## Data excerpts
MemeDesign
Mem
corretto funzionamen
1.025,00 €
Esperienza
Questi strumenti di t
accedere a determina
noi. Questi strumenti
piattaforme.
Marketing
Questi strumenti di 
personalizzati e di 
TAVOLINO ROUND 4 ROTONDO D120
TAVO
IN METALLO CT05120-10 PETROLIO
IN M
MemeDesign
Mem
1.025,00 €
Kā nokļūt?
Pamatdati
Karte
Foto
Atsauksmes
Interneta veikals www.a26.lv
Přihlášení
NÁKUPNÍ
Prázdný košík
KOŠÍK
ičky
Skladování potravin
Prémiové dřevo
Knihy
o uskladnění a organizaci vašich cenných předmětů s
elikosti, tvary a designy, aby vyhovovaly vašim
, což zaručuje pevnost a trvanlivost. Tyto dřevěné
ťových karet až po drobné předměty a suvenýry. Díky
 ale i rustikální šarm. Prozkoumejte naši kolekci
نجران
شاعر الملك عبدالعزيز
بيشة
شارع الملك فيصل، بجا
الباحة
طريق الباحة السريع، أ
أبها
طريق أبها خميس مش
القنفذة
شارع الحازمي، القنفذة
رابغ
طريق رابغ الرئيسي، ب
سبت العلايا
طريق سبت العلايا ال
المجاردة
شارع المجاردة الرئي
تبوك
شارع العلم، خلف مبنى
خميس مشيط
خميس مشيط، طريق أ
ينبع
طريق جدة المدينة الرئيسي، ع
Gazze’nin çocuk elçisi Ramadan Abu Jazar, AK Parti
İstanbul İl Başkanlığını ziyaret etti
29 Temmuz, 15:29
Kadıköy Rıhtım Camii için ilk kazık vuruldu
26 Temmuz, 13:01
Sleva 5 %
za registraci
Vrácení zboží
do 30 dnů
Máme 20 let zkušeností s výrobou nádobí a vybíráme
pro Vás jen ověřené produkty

==

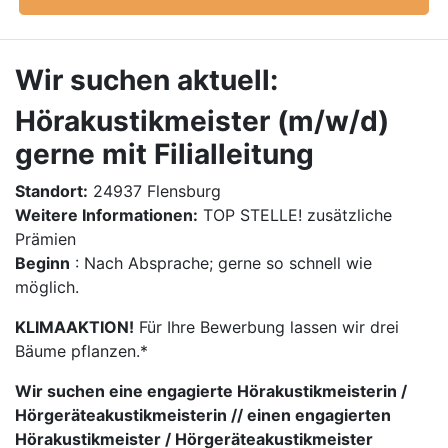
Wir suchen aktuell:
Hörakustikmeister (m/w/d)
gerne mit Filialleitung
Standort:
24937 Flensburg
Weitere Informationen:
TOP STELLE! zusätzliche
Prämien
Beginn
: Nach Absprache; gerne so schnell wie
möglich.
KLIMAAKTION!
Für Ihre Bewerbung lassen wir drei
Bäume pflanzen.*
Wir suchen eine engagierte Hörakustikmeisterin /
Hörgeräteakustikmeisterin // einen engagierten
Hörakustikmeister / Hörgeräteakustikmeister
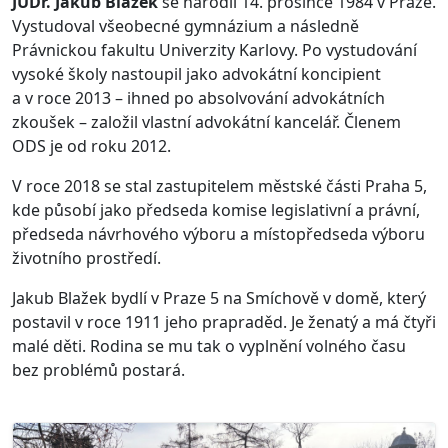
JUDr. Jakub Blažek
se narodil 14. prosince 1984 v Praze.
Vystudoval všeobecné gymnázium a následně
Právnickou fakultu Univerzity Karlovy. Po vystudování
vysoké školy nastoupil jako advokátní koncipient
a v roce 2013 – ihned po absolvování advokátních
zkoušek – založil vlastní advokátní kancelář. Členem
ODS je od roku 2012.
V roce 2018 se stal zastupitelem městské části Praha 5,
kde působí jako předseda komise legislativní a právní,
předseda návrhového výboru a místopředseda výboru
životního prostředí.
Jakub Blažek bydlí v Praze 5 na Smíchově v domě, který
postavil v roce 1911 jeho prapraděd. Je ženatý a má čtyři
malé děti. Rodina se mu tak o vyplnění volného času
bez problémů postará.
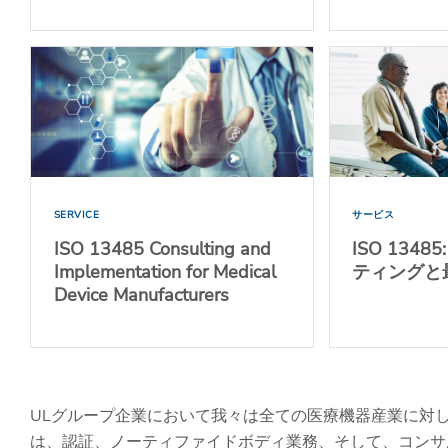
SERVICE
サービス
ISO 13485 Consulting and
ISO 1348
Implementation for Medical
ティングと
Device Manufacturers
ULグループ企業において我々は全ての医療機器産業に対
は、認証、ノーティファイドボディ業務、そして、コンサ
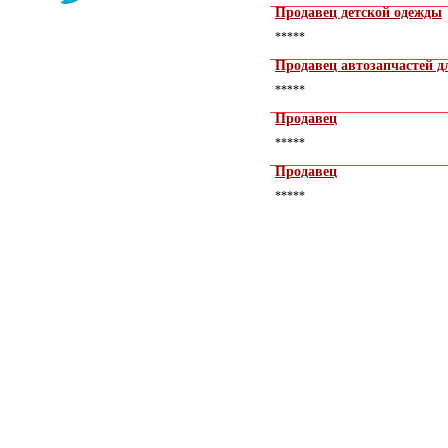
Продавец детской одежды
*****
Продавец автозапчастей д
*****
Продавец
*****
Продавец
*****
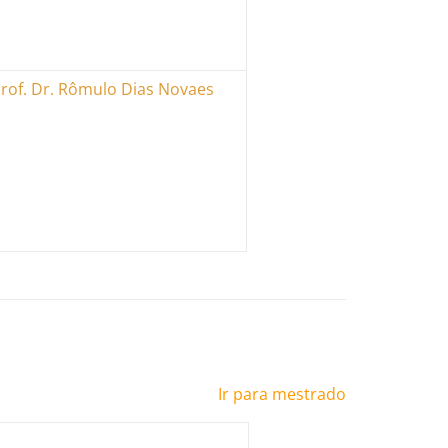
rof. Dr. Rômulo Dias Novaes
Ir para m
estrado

## What this task involves
Copy out each line of the data in which the word "suchen" appears.

## Exercise result
Wir suchen aktuell:
Wir suchen eine engagierte Hörakustikmeisterin /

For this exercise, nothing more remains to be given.